The organization stressed that national economies and their health systems incur huge costs due to antimicrobial resistance that affects the productivity of patients or their caregivers by prolonging the length of hospitalization of patients and the need to provide them with more expensive and focused care.

And she stressed that the number of people whose treatment fails or dies will increase due to infections, unless effective tools are provided to prevent and treat drug-resistant infections as they should, and the availability of existing and new antimicrobials improves with guaranteed quality. Likewise, the risks of medical procedures such as surgeries, including cesarean sections, hip replacement, cancer chemotherapy and organ transplants will be exacerbated.
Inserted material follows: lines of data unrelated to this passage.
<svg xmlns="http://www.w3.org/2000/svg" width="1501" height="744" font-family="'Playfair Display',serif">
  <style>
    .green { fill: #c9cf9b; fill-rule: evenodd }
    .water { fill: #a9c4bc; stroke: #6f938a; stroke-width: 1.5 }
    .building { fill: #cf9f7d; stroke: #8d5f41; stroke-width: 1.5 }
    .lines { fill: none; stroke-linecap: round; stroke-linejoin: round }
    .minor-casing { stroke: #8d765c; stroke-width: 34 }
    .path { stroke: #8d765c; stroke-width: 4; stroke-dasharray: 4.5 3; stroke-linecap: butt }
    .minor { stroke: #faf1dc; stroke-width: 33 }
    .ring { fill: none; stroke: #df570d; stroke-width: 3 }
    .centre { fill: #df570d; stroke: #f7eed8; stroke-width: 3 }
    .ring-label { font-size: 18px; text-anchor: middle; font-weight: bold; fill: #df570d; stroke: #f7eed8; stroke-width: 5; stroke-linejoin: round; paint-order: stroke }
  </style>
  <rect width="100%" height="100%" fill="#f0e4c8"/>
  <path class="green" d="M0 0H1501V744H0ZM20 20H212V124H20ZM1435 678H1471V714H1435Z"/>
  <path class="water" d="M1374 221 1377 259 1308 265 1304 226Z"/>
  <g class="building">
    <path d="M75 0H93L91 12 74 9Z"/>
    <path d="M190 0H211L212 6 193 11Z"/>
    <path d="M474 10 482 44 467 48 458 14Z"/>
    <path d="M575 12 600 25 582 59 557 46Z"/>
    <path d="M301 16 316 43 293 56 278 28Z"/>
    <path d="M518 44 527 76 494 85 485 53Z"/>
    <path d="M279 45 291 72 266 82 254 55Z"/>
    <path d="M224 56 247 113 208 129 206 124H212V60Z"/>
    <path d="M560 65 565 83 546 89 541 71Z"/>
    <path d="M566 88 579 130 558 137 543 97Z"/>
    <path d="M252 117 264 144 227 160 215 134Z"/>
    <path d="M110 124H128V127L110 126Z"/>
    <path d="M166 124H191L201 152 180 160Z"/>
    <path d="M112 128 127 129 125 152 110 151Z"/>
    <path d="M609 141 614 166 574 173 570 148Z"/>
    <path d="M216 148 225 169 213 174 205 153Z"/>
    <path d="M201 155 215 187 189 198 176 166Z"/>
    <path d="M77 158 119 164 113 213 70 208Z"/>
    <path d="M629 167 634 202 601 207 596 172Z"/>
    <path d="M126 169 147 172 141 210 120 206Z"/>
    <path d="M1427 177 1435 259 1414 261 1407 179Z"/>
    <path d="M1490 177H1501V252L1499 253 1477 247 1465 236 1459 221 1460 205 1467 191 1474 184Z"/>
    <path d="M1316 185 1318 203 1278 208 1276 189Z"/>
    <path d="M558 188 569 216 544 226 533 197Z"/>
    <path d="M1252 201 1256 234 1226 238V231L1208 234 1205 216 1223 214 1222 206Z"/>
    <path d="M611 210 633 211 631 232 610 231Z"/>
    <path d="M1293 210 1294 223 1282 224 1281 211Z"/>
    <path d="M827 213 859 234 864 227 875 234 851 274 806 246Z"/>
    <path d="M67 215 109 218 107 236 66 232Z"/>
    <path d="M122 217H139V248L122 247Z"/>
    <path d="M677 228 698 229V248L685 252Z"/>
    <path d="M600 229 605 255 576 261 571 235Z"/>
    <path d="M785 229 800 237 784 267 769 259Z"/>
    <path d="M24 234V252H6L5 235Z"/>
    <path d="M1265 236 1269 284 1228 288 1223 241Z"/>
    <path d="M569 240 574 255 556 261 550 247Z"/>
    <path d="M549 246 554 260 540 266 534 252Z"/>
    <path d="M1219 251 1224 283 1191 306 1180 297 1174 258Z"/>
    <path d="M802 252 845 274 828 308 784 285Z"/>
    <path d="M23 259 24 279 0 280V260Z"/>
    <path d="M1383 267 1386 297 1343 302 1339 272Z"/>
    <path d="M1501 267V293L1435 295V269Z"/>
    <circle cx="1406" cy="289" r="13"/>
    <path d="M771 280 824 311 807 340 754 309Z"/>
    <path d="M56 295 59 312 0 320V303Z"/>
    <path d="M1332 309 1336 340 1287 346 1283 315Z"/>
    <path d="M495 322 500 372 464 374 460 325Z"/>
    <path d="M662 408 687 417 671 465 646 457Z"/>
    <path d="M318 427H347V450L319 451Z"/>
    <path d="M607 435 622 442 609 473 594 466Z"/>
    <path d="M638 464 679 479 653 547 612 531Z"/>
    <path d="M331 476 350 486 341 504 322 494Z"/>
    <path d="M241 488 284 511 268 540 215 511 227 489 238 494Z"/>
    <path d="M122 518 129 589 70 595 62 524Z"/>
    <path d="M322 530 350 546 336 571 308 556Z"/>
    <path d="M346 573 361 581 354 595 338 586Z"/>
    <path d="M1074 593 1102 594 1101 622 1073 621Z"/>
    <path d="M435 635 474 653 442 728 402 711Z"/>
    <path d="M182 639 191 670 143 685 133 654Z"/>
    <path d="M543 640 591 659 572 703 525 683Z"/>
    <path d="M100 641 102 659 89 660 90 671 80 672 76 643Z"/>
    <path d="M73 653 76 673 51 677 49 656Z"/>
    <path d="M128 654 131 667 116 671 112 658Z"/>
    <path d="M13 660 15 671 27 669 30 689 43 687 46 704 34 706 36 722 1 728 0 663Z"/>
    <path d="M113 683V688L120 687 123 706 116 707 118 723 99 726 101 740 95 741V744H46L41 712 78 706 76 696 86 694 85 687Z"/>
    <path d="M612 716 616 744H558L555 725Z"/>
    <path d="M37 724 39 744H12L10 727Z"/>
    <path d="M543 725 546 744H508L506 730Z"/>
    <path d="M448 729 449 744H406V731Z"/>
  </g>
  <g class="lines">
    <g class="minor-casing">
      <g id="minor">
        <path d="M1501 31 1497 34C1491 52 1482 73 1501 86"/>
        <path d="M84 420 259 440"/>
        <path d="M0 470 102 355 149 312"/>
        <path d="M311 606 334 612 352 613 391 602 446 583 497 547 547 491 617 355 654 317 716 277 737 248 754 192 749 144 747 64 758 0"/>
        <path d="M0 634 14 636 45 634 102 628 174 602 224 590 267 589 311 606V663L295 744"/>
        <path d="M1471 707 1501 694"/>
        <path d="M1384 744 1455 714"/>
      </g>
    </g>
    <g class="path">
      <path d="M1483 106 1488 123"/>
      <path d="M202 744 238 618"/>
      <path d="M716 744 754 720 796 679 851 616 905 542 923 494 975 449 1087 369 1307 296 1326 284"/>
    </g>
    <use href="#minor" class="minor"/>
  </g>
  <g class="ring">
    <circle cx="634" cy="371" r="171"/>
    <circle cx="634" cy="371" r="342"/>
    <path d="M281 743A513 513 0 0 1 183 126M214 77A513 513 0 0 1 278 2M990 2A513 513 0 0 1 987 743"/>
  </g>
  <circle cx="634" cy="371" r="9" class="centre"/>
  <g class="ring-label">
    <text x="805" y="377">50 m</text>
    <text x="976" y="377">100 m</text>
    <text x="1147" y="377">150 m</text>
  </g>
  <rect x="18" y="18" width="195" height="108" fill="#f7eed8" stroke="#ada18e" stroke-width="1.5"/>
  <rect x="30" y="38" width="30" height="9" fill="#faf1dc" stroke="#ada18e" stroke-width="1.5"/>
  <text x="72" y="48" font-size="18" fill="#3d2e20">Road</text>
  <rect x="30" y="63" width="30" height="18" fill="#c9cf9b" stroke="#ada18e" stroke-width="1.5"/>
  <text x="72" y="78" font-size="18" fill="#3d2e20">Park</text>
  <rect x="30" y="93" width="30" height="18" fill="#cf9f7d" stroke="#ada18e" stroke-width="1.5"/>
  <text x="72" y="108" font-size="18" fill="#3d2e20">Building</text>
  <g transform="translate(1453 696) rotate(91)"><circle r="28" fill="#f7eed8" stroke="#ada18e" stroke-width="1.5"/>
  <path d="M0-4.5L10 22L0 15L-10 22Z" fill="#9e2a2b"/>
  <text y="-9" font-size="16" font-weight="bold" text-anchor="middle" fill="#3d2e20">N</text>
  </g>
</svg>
She revealed that antimicrobial resistance appears naturally with the passage of time through genetic changes that usually occur, explaining that antimicrobial resistance exists in humans, animals, food, plants and the environment – in water, soil and air – and can be transmitted from one person to another or between ranks of people and herds of animals , Including animal source foods.

The organization pointed out that the main drivers for the emergence of this resistance include misuse and overuse of antimicrobials. The lack of access to clean water, sanitation and hygiene services for both humans and animals; Weak infection and disease prevention and control in health care facilities and on farms; Insufficient access to good and affordable medicines, vaccines and diagnostics; Lack of awareness and knowledge; Lack of enforcement of legislation.